USING THE INFORMATION —
1) Decide whether each statement agrees with the text on wasted time: (a) it suggests picking one area each month and creating a system for it; (b) it names being tired or overwhelmed as a big reason decisions feel hard; (c) it advises choosing the best of all possible options. Answer yes or no for each and quote the words from the text that decide it.
2) In the text on wasted time, what kind of knife makes chopping vegetables take a lot longer?

READING TEXT —

- - -

For important but irregular things, take one area every month and create a system. Maybe it's putting instruction manuals into labelled folders, or designating a drawer for passports. Within a few months you'll know where everything goes, so you can store and find anything quickly.
2. Taking too long over small decisions
Ever procrastinated over a £2 birthday card or what kind of vinegar to buy? Agonised over over whether to have chicken or sausages for supper, or 15 different kinds of subtly different travel insurance? If so, you've almost certainly wasted time on something where the result didn't justify it.
A big reason we find making decisions hard is being tired or overwhelmed. Put too much stress on the brain, and it refuses to play ball.
How to fix it
Notice the kind of decisions that you struggle with, and the time of day. For instance, if you're delaying all your important decisions about your home life until the evening, it's not surprising if you're going round in circles. Try setting aside some time at lunchtime, or get up earlier one day a week, and work through anything you need to make tricky decisions about.
In addition, remind yourself that marketers deliberately make you feel that a wrong decision has huge implications. It doesn't, usually. Try to work out what you need from something, and settle on something that does the job, rather than the best of all possible options. If that feels fundamentally odd to you, here are a few ideas on what's going on.
If this is you, you'll find more ideas here to reduce your stress levels by making better decisions.
3. You don't have the right kit
Improvising might be great when you're stuck in the outback, but in daily life it's just a time-eater. It takes a lot longer to chop vegetables with a blunt knife, right? And even then, it's difficult to get the result you want. But it's easy not to notice how much time you're losing until you get that sharp knife or a food processor, when you suddenly realise how much quicker and easier food preparation is.

- - -

THE DATA —

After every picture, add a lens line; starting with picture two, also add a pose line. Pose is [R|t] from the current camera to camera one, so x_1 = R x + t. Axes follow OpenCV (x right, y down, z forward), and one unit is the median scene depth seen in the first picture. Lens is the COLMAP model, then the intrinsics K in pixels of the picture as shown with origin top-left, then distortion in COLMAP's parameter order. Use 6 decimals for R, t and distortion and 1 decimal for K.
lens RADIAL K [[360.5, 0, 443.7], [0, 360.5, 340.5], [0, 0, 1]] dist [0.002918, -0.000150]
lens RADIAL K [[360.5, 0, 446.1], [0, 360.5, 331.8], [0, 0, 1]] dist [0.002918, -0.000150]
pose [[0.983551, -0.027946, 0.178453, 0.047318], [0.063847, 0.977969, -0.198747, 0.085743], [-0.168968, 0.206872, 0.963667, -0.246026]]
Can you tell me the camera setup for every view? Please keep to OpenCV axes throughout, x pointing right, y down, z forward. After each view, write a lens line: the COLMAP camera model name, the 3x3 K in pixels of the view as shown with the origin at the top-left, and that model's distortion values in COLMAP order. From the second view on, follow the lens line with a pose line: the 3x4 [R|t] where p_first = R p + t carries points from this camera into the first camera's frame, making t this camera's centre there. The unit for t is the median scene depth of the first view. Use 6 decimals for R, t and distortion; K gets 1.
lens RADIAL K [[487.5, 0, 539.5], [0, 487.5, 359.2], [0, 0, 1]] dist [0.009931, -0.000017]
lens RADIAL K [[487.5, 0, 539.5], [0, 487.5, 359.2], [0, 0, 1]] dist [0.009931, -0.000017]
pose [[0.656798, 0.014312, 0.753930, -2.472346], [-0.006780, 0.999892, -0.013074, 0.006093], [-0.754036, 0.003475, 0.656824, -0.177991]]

- - -

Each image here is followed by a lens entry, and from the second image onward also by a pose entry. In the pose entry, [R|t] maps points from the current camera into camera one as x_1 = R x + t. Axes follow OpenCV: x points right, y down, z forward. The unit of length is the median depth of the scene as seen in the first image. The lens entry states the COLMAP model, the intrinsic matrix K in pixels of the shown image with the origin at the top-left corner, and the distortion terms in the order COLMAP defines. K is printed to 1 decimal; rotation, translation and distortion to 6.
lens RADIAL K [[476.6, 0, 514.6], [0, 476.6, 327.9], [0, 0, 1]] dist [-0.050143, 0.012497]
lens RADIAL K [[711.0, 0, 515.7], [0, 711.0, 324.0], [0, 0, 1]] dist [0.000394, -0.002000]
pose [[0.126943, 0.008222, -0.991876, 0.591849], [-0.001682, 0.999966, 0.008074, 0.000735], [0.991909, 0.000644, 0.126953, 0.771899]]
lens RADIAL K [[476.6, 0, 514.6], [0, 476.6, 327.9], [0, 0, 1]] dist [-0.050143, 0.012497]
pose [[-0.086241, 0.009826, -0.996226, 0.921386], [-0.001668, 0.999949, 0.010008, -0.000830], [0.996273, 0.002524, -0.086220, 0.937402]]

- - -

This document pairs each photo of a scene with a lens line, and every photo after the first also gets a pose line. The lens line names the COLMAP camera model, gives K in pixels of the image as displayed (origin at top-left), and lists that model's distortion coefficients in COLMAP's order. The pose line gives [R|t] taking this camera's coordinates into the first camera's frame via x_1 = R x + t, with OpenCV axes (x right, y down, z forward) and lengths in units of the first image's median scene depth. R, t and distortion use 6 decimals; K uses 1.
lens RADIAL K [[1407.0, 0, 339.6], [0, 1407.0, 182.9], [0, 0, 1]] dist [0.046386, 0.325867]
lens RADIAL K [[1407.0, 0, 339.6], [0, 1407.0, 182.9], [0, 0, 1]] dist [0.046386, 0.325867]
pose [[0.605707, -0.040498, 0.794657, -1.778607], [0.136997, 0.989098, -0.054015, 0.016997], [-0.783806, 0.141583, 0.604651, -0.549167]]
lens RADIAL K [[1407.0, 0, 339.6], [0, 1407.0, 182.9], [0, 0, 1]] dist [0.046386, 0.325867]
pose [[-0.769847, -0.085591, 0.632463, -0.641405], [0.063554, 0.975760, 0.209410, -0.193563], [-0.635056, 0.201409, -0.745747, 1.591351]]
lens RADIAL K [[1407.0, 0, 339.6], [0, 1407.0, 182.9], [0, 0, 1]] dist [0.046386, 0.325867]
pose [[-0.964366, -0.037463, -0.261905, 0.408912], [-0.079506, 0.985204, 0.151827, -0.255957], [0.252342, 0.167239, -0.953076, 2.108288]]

- - -

SOLUTIONS BELOW —
1)
(a) Yes: "take one area every month and create a system."
(b) Yes: "A big reason we find making decisions hard is being tired or overwhelmed."
(c) No: "settle on something that does the job, rather than the best of all possible options."

2) A blunt knife.